Principal Investigator

Jack Lightholder
Phone: (626) 710-3246

Download CODEX on GitHub

Modern science datasets from missions like OCO-2 and telemetry records in operational environments may have 500+ simultaneous measurements at each of millions of time samples. Scientists would often like to look through the record and discover not only expected trends but ones they did not initially guess, while Ops personnel perform the same task under serious time pressure should an anomaly occur. In both cases, the optimal environment for this rapid exploration large data would be one where visualizations were clear, interactive, and responsive, permitting the investigator to “play” with the data and gain rapid insight, falsify hypothesis, and make discoveries.
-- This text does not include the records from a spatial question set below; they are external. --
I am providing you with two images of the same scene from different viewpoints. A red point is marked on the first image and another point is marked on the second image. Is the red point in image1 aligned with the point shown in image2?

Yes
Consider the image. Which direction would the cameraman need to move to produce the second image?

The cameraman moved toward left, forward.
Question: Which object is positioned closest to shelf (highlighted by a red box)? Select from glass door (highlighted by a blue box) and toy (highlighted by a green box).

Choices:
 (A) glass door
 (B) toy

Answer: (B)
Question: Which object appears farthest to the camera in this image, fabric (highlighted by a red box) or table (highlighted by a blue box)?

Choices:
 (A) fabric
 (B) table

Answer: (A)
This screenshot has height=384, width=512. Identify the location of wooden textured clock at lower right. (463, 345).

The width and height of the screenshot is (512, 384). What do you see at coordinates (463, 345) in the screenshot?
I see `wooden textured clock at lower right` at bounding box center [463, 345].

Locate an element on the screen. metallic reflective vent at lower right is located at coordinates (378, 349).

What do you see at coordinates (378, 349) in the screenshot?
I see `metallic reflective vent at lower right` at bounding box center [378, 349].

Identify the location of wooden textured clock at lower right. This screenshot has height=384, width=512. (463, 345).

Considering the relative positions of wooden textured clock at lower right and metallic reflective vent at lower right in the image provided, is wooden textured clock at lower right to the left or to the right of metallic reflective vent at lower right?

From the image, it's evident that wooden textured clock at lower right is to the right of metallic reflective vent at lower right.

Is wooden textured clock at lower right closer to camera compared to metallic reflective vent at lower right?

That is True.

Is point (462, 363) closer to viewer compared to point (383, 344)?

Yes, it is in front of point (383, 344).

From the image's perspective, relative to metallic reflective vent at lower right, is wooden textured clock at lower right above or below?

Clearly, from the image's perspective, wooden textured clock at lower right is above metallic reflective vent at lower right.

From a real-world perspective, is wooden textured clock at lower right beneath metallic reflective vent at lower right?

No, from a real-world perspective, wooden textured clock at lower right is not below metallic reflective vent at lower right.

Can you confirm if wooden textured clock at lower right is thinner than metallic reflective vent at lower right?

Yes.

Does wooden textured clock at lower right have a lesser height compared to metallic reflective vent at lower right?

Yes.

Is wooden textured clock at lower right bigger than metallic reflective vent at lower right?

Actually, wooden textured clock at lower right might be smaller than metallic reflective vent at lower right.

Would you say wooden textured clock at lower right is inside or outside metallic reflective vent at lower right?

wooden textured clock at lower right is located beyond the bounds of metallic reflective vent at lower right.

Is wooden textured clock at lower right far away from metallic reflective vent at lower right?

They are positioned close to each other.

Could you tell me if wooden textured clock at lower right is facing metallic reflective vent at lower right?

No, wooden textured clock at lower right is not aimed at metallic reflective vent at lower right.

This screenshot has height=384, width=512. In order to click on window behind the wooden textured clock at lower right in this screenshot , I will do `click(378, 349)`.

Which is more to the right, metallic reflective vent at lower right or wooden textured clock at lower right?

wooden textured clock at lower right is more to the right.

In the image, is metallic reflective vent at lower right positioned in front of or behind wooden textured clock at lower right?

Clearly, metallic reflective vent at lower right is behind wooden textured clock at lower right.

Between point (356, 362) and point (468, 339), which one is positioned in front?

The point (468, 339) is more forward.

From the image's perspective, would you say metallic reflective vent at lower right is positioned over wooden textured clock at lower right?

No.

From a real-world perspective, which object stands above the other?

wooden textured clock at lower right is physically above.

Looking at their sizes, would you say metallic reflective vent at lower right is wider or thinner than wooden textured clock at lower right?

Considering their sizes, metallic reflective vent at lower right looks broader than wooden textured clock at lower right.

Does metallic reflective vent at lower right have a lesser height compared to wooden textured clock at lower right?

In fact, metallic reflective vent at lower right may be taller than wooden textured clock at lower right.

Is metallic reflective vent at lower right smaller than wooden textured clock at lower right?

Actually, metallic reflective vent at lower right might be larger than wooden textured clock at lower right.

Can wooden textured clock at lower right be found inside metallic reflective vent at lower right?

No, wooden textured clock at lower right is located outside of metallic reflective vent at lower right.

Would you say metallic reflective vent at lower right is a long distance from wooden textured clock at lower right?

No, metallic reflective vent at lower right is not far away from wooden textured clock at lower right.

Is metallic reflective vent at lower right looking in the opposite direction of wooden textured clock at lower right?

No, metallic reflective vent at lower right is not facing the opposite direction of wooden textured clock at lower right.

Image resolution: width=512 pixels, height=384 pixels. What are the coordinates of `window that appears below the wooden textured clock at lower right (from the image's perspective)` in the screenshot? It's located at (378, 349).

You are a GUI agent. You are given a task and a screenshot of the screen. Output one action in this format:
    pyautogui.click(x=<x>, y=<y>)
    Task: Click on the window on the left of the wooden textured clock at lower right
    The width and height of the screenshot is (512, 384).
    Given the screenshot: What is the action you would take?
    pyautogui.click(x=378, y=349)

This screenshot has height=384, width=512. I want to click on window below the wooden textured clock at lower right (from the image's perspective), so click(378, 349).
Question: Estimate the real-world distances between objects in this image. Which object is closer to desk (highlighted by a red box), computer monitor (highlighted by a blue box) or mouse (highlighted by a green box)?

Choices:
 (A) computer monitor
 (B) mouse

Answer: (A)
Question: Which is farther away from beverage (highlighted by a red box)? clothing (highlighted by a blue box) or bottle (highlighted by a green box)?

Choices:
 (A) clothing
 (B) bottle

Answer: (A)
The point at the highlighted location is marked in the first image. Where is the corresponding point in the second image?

Machine Learning (ML) has proven invaluable in providing some of these key data insights, but to do so in a statistically robust and reliable manner requires a data science professional and a lot of custom Python code, losing any sense of interaction and play. CODEX will address these concerns by providing a desktop-like environment with standard scientific graph types that are robust to rapid, powerful exploration. For example, all graphs are linked such that selecting data on one graph reveals those same points in all others regardless of type including histograms and heat maps. Machine Learning comes into play as well, allowing users to request high-level directions like “Show me more like this region,” “How many groups best describe all of these observations,” and “Predict this value based on these 500 other values, and show me the small set of variables that were responsible for 90% of the prediction.” All of this power normally requires considerable tuning of complex parameters in the ML algorithms; CODEX achieves this tuning visually, by showing demonstrations of what would happen for various hyper parameters and permitting the user to select visually the desired outcome.